- REQUIRED ACTION
Look through the data below. Pick out the lines holding the string "includegraphics".

Source texts of formatted documents:
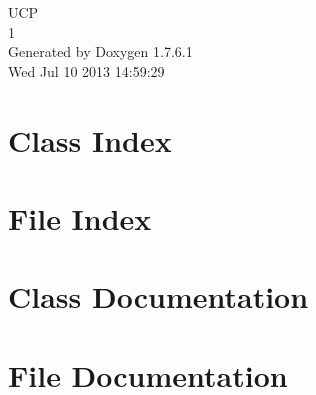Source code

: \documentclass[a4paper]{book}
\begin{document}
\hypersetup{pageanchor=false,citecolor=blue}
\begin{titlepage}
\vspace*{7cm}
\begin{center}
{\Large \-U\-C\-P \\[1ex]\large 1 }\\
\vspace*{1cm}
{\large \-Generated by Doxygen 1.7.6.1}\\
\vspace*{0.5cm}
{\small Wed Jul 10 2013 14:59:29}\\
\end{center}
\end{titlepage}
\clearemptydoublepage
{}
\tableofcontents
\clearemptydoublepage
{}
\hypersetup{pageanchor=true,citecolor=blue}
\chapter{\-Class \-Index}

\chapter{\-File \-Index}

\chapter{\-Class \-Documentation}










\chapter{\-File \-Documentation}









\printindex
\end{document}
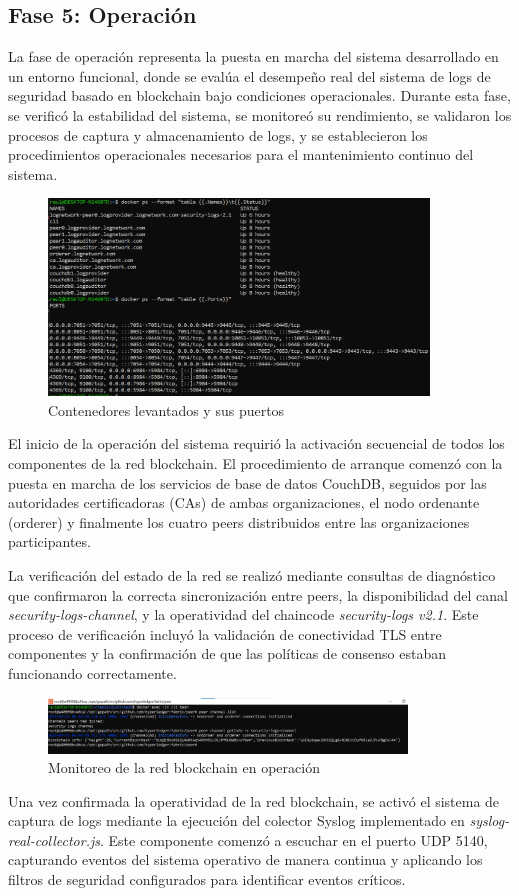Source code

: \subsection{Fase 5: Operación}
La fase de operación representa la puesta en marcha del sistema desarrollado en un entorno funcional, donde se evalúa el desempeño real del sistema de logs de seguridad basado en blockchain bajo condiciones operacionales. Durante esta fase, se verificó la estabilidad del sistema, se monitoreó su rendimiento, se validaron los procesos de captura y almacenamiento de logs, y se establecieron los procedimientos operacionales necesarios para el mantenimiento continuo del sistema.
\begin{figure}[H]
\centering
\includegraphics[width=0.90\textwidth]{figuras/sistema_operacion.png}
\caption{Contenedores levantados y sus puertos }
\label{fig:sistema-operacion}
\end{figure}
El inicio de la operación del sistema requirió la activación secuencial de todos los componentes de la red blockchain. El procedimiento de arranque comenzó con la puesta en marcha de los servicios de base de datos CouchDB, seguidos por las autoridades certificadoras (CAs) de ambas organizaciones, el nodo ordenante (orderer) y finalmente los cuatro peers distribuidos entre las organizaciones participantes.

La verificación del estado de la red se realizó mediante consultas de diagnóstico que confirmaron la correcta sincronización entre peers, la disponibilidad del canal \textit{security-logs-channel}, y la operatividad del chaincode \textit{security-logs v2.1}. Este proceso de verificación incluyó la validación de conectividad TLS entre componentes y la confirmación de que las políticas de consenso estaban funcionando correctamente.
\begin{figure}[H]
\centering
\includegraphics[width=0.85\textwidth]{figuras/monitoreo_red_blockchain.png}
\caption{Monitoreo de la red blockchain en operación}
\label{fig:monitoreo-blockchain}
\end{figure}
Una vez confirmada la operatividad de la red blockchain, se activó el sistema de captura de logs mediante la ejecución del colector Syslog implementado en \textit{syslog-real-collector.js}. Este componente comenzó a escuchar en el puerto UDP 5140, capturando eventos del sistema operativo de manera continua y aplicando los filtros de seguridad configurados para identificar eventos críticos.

- RESPONSE
\includegraphics[width=0.90\textwidth]{figuras/sistema_operacion.png}
\includegraphics[width=0.85\textwidth]{figuras/monitoreo_red_blockchain.png}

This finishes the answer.